Сама вселенная «Дозоров» превратилась в комод бабушки: в первом ящике носки, во втором — закладки, в третьем — томик с «Черновиком». Всё пыльное, всё забытое, всё раз по пять уже читал. К тому же, пока Бекмамбетов снимал из этого блокбастер, Лукьяненко уверовал, что он теперь не писатель, а пророк, вещающий с книжного Олимпа. Только вот гром небесный как-то не звучит, а звёзды — всё те же: Городецкий, Светлана, вурдалаки, соседи с дачи и московский дождь.

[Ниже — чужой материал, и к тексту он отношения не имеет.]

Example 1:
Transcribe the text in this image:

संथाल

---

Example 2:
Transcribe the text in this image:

Всё это напоминает столовский борщ: вроде знакомо, вроде сытно, но второй день подогрева уже даёт знать. И ты сидишь с ложкой, думая: «Ну может, хоть в этот раз будет по-другому?» Но нет. Лукьяненко не изменяет себе. Он как школьная форма: уныло, привычно, но носить всё равно заставляют.

И если раньше он хотя бы шутил — пусть с каменным лицом, пусть по-дозорному мрачно, — то теперь все книги звучат как внутренний голос учителя ОБЖ, который объясняет, почему НАТО — это зло, а магия — это великая ответственность перед духовными скрепами.

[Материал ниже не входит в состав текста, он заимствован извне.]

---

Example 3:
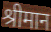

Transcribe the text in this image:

श्रीमान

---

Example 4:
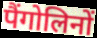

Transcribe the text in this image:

पैंगोलिनों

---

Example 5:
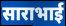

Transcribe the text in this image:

साराभाई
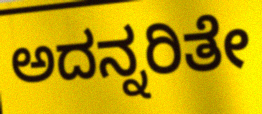
ಅದನ್ನರಿತೇ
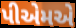
પીએમએ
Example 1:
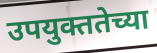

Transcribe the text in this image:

उपयुक्ततेच्या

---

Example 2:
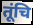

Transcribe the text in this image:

तूंचि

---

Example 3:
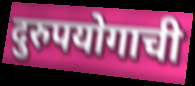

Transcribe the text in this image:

दुरुपयोगाची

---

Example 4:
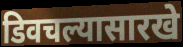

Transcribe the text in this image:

डिवचल्यासारखे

Хотелось бы, конечно, чтобы у этого троллейбуса наконец-то появилась конечная. Или хотя бы водитель стал помоложе. Но увы — мы по-прежнему едем, слушая одно и то же радио, в котором Лукьяненко читает сам себя.

Василий Головачёв, или Телепат в лампасах на галлюциногенной закваске

Если российская фантастика — это гастрономическая ярмарка, то Василий Головачёв — её главный продавец конспирологических чебуреков с начинкой из ядерного патриотизма и эзотерической капусты. Подходи, гражданин, не стесняйся: у нас сегодня скидка на арийские волны, генетическую память и расы, спящие под Уралом.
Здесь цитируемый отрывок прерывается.